Burges : un chromophile nostalgique
Le nom de l’architecte victorien William Burges (1827-1881) n’est plus connu aujourd’hui. Et pourtant ce fut un artiste célèbre en son temps et l’ami de peintres tels que Dante Gabriel Rossetti, Edward Burne-Jones, William Morris, James McNeill Whistler et d’écrivains comme Oscar Wilde. Admiré également par Eugène Viollet-le-Duc et Prosper Mérimée, cet architecte francophile et francophone était, comme ces deux auteurs, passionné de cathédrales gothiques et du mobilier français du XIIIe siècle qu’il a activement œuvré à faire connaître auprès de ses compatriotes britanniques dans le cadre du Gothic Revival. Ce renouveau gothique, caractérisé par un engouement pour l’art médiéval sous toutes ses formes ainsi que par une certaine nostalgie pour l’organisation sociale et politique de cette époque, jugée plus stable et joyeuse que celle, alors de plus en plus contestée, de l’âge industriel, a durablement marqué la seconde moitié du XIXe siècle, correspondant peu ou prou au règne de la reine Victoria (1837-1901). L’Angleterre domine alors le reste de l’Europe dans la course à l’industrialisation, mais nombre d’artistes se détournent du progrès scientifique et technique au profit de périodes, dont le Moyen Âge, aux pratiques artistiques perçues comme plus signifiantes. Le penseur et critique John Ruskin, affirme même que l’obscurantisme n’a jamais été l’apanage du Moyen Âge mais plutôt de l’âge du charbon :
Premièrement, il est évident que l’appellation “obscurs”, donnée aux siècles médiévaux, est, en ce qui concerne l’art, totalement inapplicable. Ce furent au contraire des âges brillants ; notre époque est bien plus sombre. […]. Ce furent des âges d’or : le nôtre est d’ombre. C’est en partie notre faute : nous construisons des murs en briques marron et portons des manteaux marron […]. Dans l’ensemble, cette période est bien plus triste que les premières ; non pas plus triste d’une manière noble et profonde, mais d’une manière sombre et lasse, – la voie de l’ennui, de l’intellect blasé, et d’un mal-être de l’âme et du corps. Le Moyen Âge a eu ses guerres et ses angoisses, mais aussi d’intenses plaisirs. Leur or était peut-être maculé de sang ; mais le nôtre est saupoudré de poussière. Leur vie était entrelacée de blanc et de pourpre ; la nôtre est telle une terne étoffe.

____________

- Consigne 1: D'après l'extrait sur William Burges, de quelle année à quelle année a duré le règne de la reine Victoria ?

- Documents sources:
____________

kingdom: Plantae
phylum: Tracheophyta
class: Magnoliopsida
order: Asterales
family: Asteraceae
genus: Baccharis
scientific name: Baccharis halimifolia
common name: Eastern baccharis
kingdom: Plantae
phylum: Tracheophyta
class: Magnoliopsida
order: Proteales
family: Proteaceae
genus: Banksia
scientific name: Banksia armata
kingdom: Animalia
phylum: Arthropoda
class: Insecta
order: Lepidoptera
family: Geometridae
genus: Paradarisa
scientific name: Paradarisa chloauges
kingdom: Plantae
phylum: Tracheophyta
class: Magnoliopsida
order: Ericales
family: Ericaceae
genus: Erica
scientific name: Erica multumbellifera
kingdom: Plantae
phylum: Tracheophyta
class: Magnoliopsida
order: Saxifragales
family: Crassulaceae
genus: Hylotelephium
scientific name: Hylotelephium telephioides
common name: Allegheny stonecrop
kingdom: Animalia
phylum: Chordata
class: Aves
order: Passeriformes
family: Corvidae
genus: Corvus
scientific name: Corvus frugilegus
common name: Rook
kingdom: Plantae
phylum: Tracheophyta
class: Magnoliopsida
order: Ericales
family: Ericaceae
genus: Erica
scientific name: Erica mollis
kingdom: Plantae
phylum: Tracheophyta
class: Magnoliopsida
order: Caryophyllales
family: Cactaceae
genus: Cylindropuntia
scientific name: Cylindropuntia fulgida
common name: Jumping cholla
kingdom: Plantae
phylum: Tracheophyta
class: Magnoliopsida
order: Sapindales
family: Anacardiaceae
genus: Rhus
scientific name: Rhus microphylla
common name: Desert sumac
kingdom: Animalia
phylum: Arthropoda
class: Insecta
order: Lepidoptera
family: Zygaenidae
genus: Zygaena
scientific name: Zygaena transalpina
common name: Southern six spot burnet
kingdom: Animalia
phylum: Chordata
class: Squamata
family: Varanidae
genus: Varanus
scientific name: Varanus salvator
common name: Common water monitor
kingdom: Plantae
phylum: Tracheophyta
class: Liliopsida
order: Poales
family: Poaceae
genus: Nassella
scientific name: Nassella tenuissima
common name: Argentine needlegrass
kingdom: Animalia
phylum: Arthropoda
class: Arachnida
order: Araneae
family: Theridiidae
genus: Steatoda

____________

- Consigne 2: Recopiez les entrées depuis leur début jusqu'à la ligne contenant « genus: Banksia », celle-ci comprise, en substituant « division » à « phylum » et sans rien modifier d'autre.

- Réponse 1: Le règne de la reine Victoria a duré de 1837 à 1901.

- Réponse 2:
kingdom: Plantae
division: Tracheophyta
class: Magnoliopsida
order: Asterales
family: Asteraceae
genus: Baccharis
scientific name: Baccharis halimifolia
common name: Eastern baccharis
kingdom: Plantae
division: Tracheophyta
class: Magnoliopsida
order: Proteales
family: Proteaceae
genus: Banksia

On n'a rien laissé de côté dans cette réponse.